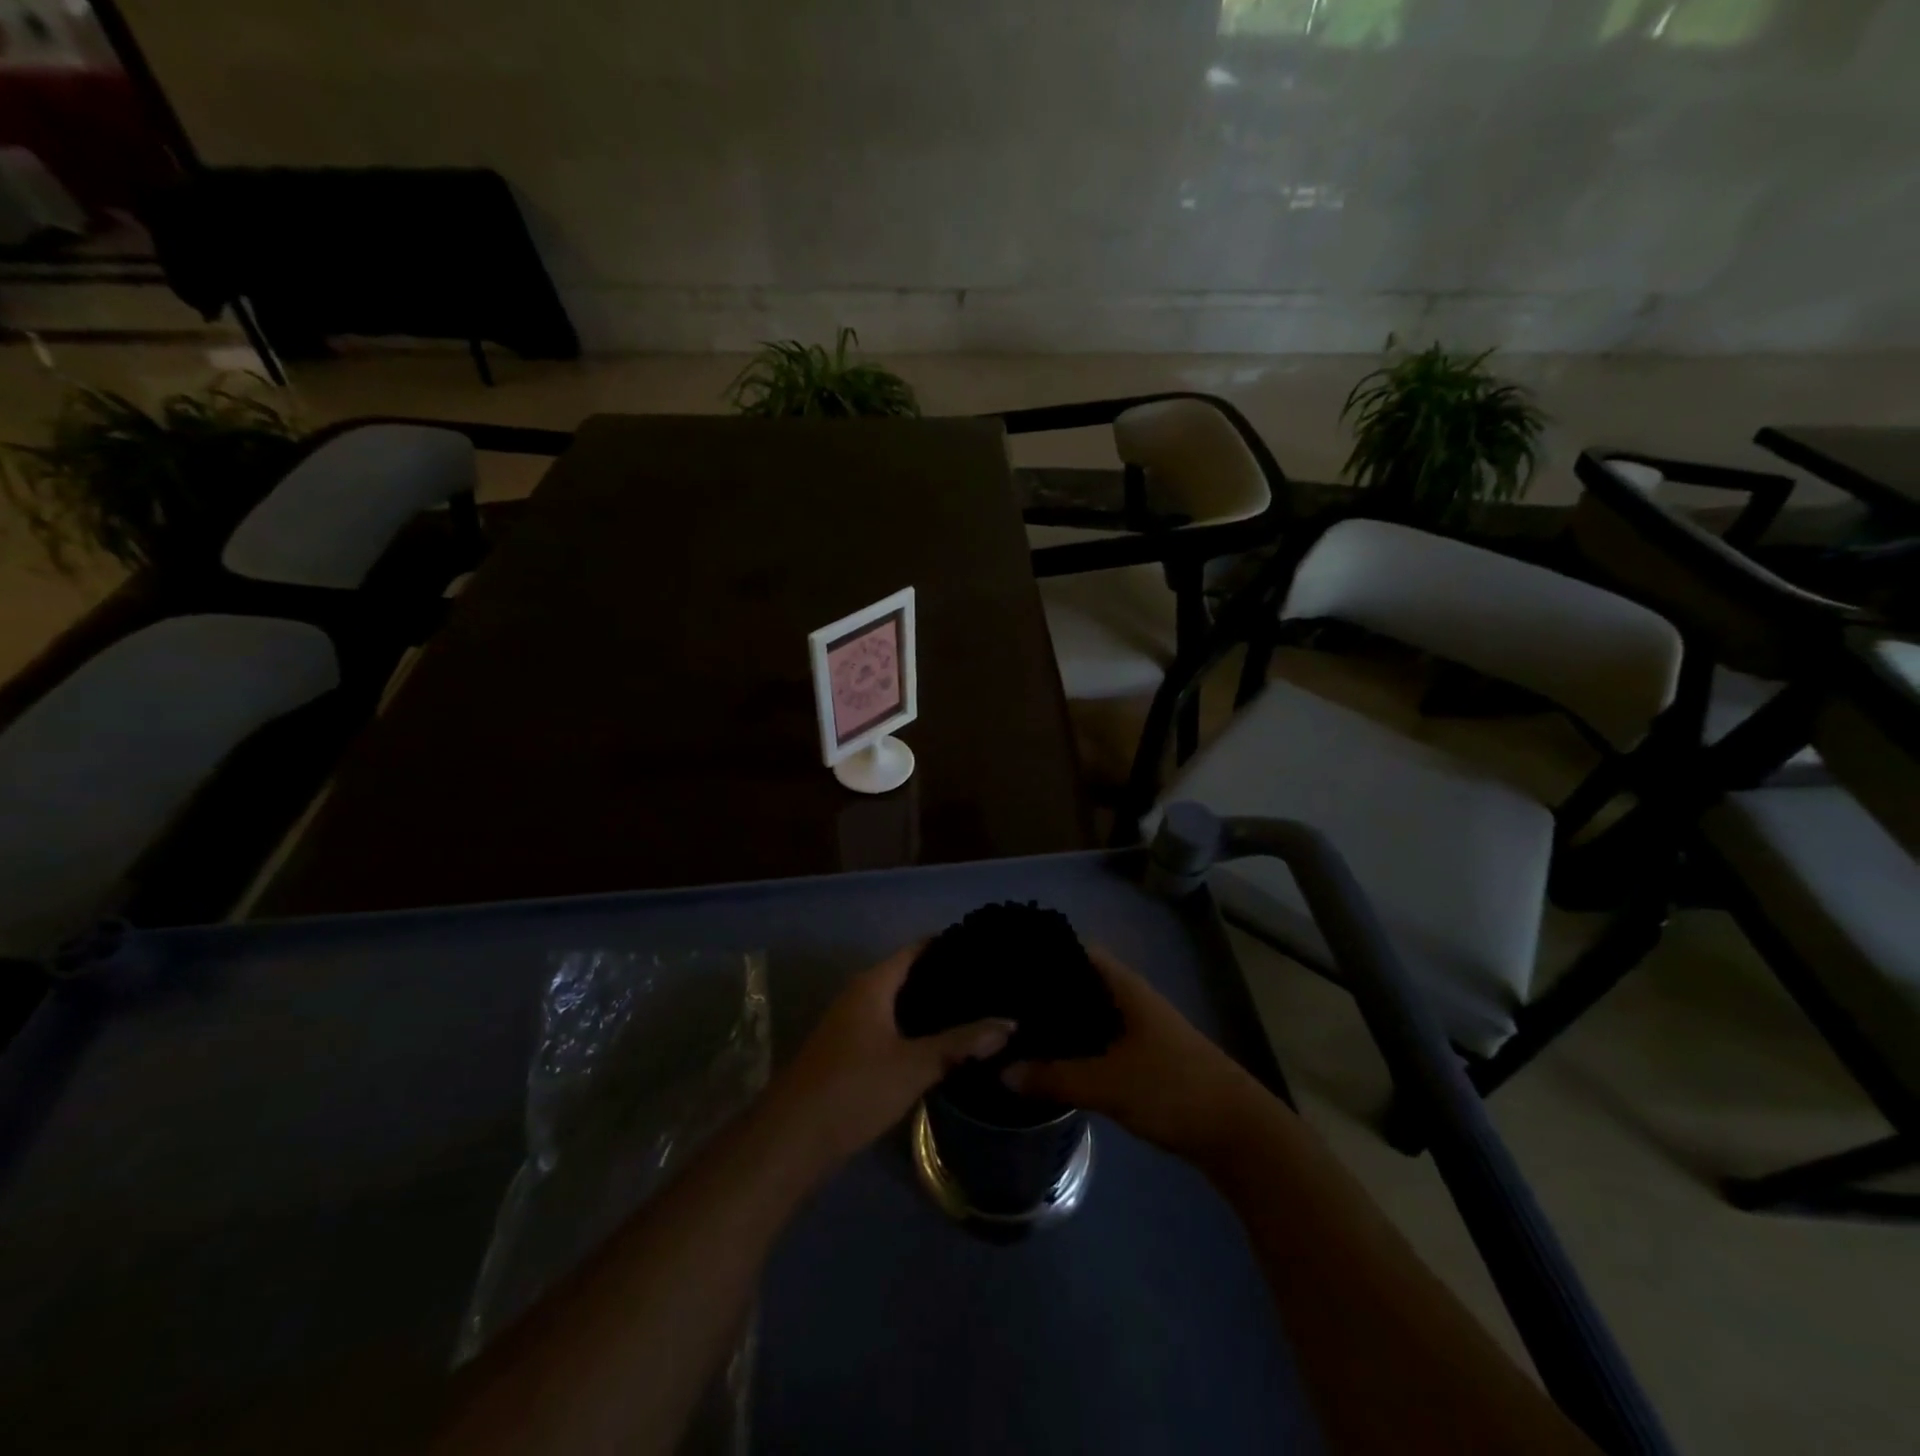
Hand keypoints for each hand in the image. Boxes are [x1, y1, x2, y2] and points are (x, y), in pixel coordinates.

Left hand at [772, 944, 1014, 1169]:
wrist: (792, 1139)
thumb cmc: (854, 1088)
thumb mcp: (914, 1065)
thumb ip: (961, 1044)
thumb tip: (1009, 1023)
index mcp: (873, 983)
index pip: (918, 949)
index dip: (951, 945)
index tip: (987, 950)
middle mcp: (860, 993)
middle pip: (909, 974)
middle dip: (946, 979)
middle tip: (991, 983)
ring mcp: (852, 1022)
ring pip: (900, 1003)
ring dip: (931, 1007)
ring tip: (976, 1010)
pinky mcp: (850, 1050)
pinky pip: (891, 1025)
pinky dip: (916, 1027)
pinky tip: (942, 1043)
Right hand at [1004, 947, 1262, 1168]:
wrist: (1238, 1132)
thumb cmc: (1172, 1089)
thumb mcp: (1107, 1084)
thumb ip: (1053, 1077)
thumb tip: (1002, 1072)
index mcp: (1124, 988)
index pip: (1077, 951)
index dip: (1044, 952)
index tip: (1005, 961)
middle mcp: (1131, 999)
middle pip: (1080, 983)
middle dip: (1044, 991)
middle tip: (1001, 1002)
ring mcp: (1139, 1028)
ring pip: (1090, 1014)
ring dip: (1060, 1021)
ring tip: (1016, 1028)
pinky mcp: (1144, 1057)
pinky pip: (1100, 1039)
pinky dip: (1076, 1044)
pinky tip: (1051, 1060)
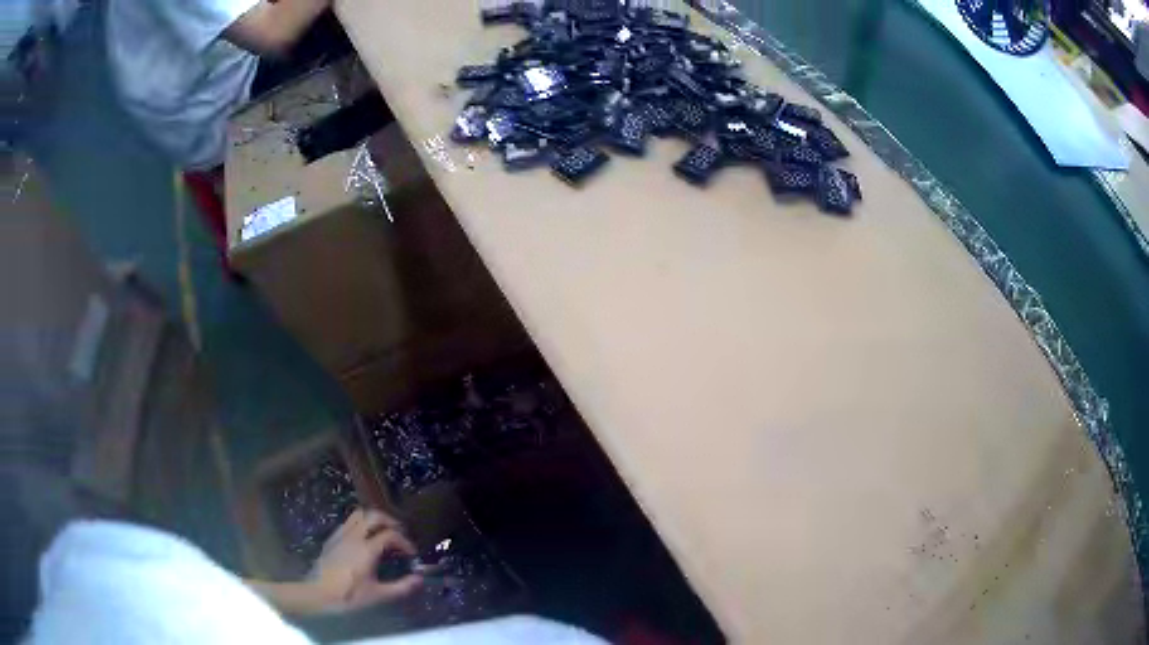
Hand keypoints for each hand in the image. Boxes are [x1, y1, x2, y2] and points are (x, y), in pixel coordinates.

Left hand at [308, 508, 422, 612]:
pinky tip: (364, 541)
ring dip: (374, 520)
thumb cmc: (349, 596)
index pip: (391, 535)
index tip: (411, 554)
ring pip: (359, 515)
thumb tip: (419, 579)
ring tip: (382, 533)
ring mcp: (341, 535)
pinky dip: (361, 525)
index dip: (405, 542)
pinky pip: (348, 523)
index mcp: (367, 549)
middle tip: (399, 535)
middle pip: (374, 516)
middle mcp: (354, 536)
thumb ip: (401, 587)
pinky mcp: (332, 539)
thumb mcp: (379, 595)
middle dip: (390, 522)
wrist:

=== WHAT IS BEING ASKED ===
Which lines of the data hold the string "hand"? Return each of them.

=== YOUR RESPONSE ===
Hand keypoints for each hand in the image. Boxes are [x1, y1, x2, y2] and points are (x, y), in pixel coordinates.
Left hand at [772, 944, 1014, 1169]:
Right hand at [1004, 947, 1262, 1168]:
Hand keypoints for each hand in the image. Boxes are [x1, y1, x2, y2] and points are (x, y), in pixel coordinates.
Left hand at [308, 508, 422, 612]:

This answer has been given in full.